De leur côté, les prix ont continué d’augmenter, l’inflation passant de 3% en glissement annuel en 2010 à 6% en 2013, selon les estimations.  La situation risque de se prolonger en 2014; les prix de l’électricité et du gaz devraient augmenter de 7%, selon la loi de finances mise en place récemment par le gouvernement et critiquée par certains experts comme étant truffée de contradictions et susceptible d’appauvrir davantage la classe moyenne. 

Hausse des déficits externe et public

Le déficit de la balance courante devrait atteindre 3,9 milliards de dollars cette année, soit 8,5% du PIB, contre un déficit de 2,1 milliards de dollars en 2010, l’équivalent de 4,8% du PIB, tandis que le déficit budgétaire est prévu de culminer à 7% du PIB contre 1,1% en 2010.
En parallèle, la dette du pays est passée, en valeur absolue, de 26 milliards de dinars tunisiens à plus de 35 milliards entre 2010 et 2013. En termes relatifs, le ratio de la dette au PIB reste toutefois inférieur à 50% –une note positive dans le tableau–  même si celui-ci a légèrement augmenté (45% en 2013, contre 40% trois ans plus tôt).

Le dinar dégringole
Sur le plan monétaire, le dinar tunisien a connu une forte dépréciation face au dollar et à l’euro au cours des trois dernières années, notamment entre mai 2011 et mai 2013 (-10% par rapport à la monnaie unique et -15% par rapport au billet vert sur cette période).

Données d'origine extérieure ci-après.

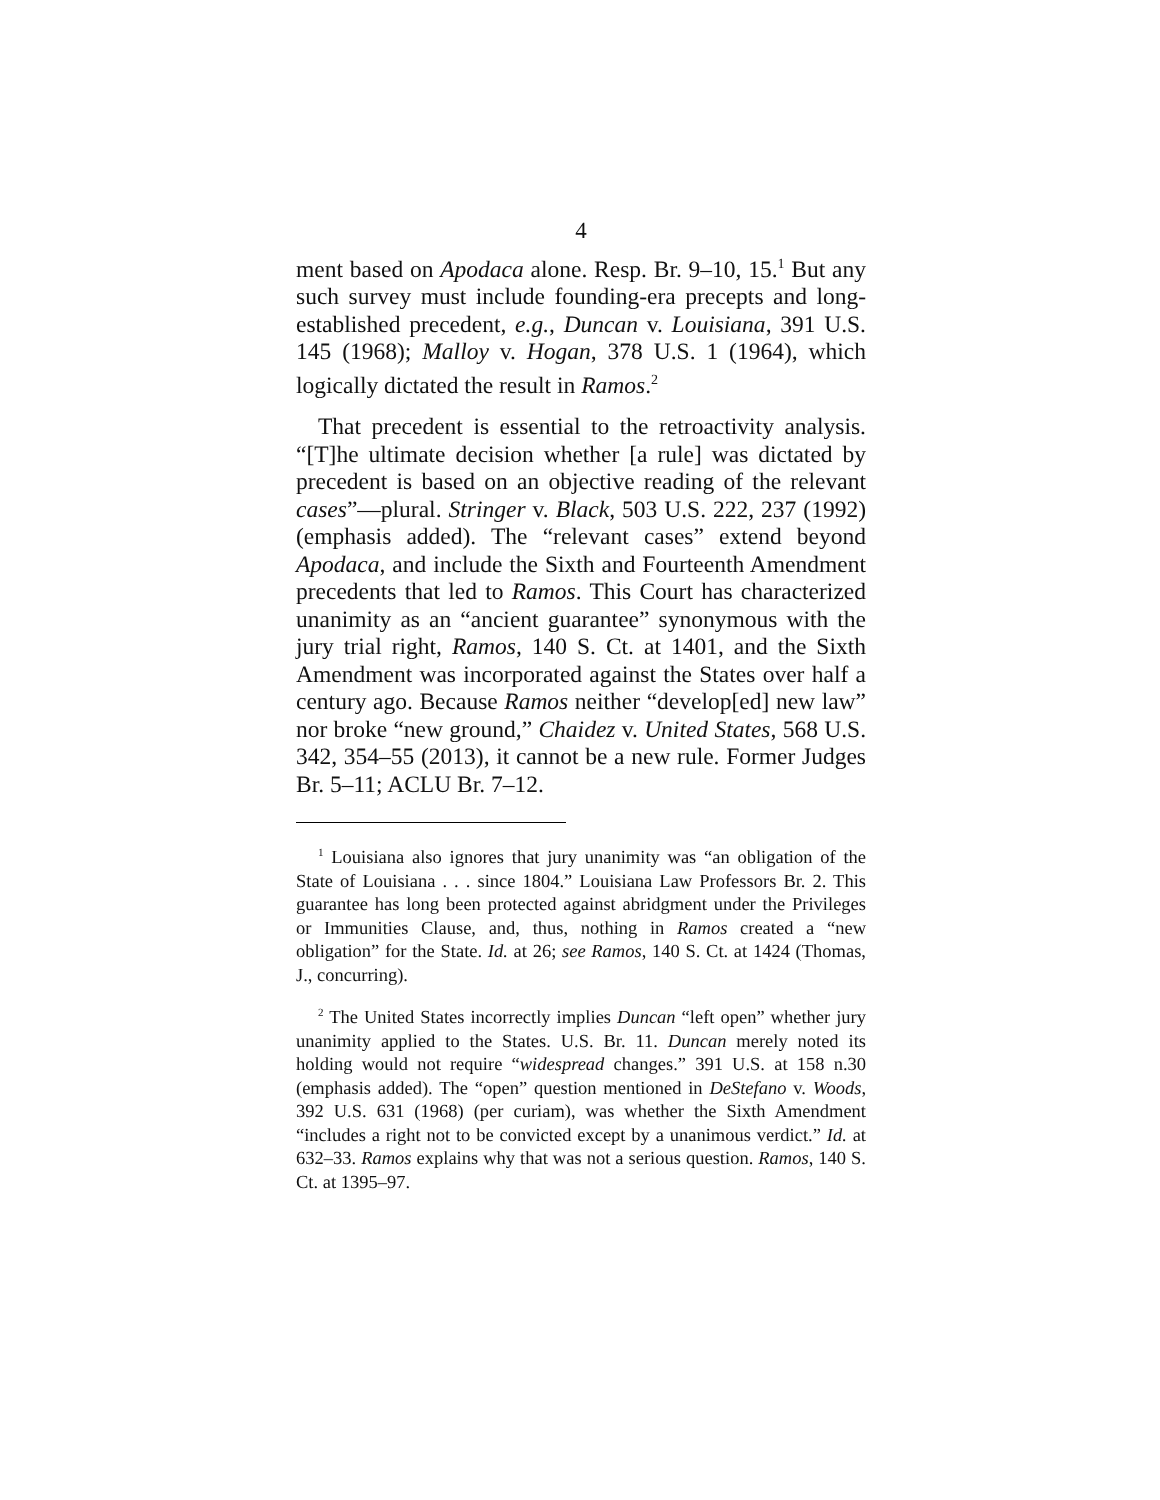4
ment based on Apodaca alone. Resp. Br. 9–10, 15.<sup>1</sup> But any such survey must include founding-era precepts and long-established precedent, e.g., Duncan v. Louisiana, 391 U.S. 145 (1968); Malloy v. Hogan, 378 U.S. 1 (1964), which logically dictated the result in Ramos.<sup>2</sup>
That precedent is essential to the retroactivity analysis. “[T]he ultimate decision whether [a rule] was dictated by precedent is based on an objective reading of the relevant cases”—plural. Stringer v. Black, 503 U.S. 222, 237 (1992) (emphasis added). The “relevant cases” extend beyond Apodaca, and include the Sixth and Fourteenth Amendment precedents that led to Ramos. This Court has characterized unanimity as an “ancient guarantee” synonymous with the jury trial right, Ramos, 140 S. Ct. at 1401, and the Sixth Amendment was incorporated against the States over half a century ago. Because Ramos neither “develop[ed] new law” nor broke “new ground,” Chaidez v. United States, 568 U.S. 342, 354–55 (2013), it cannot be a new rule. Former Judges Br. 5–11; ACLU Br. 7–12.
<sup>1</sup> Louisiana also ignores that jury unanimity was “an obligation of the State of Louisiana . . . since 1804.” Louisiana Law Professors Br. 2. This guarantee has long been protected against abridgment under the Privileges or Immunities Clause, and, thus, nothing in Ramos created a “new obligation” for the State. Id. at 26; see Ramos, 140 S. Ct. at 1424 (Thomas, J., concurring).
<sup>2</sup> The United States incorrectly implies Duncan “left open” whether jury unanimity applied to the States. U.S. Br. 11. Duncan merely noted its holding would not require “widespread changes.” 391 U.S. at 158 n.30 (emphasis added). The “open” question mentioned in DeStefano v. Woods, 392 U.S. 631 (1968) (per curiam), was whether the Sixth Amendment “includes a right not to be convicted except by a unanimous verdict.” Id. at 632–33. Ramos explains why that was not a serious question. Ramos, 140 S. Ct. at 1395–97.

Si cela est d’abord dû à l’instabilité politique, il découle également, selon certains analystes, de la décision de la Banque centrale tunisienne d’abandonner le panier des devises (euro et dollar) auquel le dinar est indexé.
D’autres facteurs exogènes, comme la politique de resserrement monétaire de la FED, et celle de rachats de titres souverains par la BCE, ont également pesé dans la balance.   
Cette dépression monétaire a contribué au creusement du déficit commercial, les importations devenues de plus en plus chères; en revanche les exportations n’ont pas été dopées par un dinar moins fort. Cela est dû, entre autres, au fait que l’industrie tunisienne soit tributaire non seulement de matières premières mais aussi de biens semi-finis majoritairement importés. De ce fait, la compétitivité à l’export est réduite par le coût de ces importations nécessaires au processus de production.
En outre la baisse de la demande européenne découlant de la crise dans la zone euro —premier partenaire commercial de Tunis— a pesé sur les exportations de biens et de services, dont le volume a progressé seulement de 2,5% en 2013, selon le FMI, après avoir chuté de 7,7% en 2011. En 2013, le taux de couverture (exportations/importations) est repassé au-dessus de 70% contre 76% en 2011, après avoir marqué un trébuchement en 2012 à 69%.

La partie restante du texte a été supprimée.